Page images and extracted text:
····················
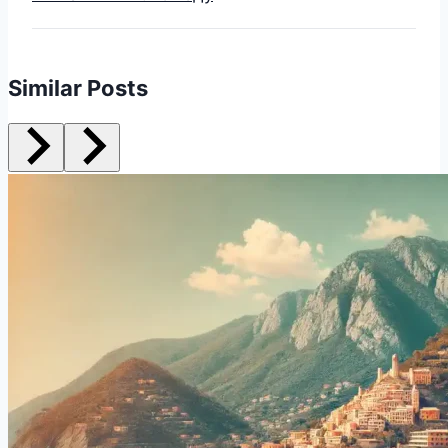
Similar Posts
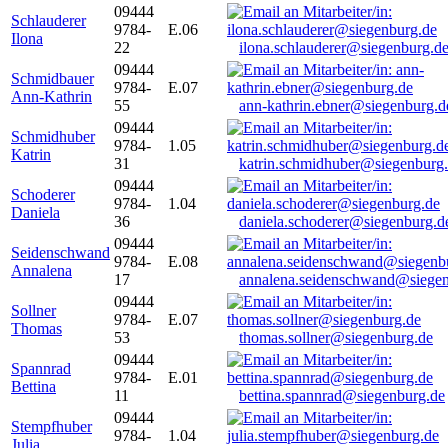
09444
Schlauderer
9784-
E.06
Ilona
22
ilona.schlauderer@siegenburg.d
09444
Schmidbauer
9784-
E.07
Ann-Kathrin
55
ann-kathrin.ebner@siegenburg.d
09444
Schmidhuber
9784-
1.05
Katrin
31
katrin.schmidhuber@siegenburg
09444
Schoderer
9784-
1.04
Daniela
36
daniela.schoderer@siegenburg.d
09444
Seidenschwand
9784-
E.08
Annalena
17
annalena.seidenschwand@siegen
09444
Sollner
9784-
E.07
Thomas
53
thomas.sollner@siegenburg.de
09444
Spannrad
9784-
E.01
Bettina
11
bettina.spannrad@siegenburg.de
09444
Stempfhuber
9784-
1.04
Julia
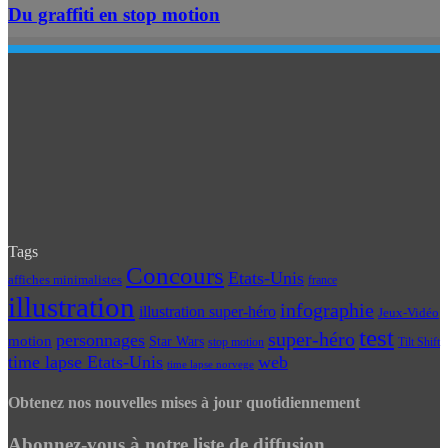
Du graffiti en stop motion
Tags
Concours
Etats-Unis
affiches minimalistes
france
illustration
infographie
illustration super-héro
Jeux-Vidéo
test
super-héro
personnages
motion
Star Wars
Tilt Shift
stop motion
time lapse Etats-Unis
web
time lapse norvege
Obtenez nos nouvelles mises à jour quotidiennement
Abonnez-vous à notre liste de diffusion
····················
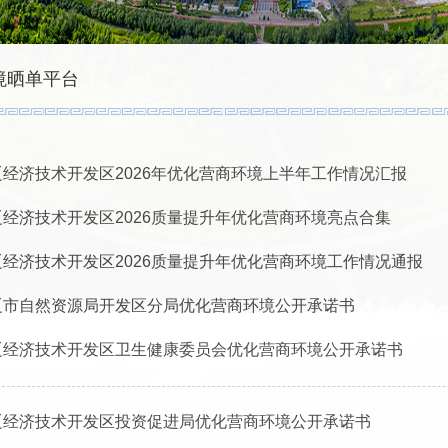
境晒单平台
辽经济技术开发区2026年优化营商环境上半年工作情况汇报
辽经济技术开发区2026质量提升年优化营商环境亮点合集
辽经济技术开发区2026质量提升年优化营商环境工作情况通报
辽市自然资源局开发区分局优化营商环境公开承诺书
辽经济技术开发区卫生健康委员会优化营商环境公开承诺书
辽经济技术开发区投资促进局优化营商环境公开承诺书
····················
#### EXERCISE DIRECTIONS
The answer must consist of each line in the entries above that includes "siegenburg".

#### RESPONSE FOR THIS EXERCISE
ilona.schlauderer@siegenburg.d
ann-kathrin.ebner@siegenburg.d
katrin.schmidhuber@siegenburg
daniela.schoderer@siegenburg.d
thomas.sollner@siegenburg.de
bettina.spannrad@siegenburg.de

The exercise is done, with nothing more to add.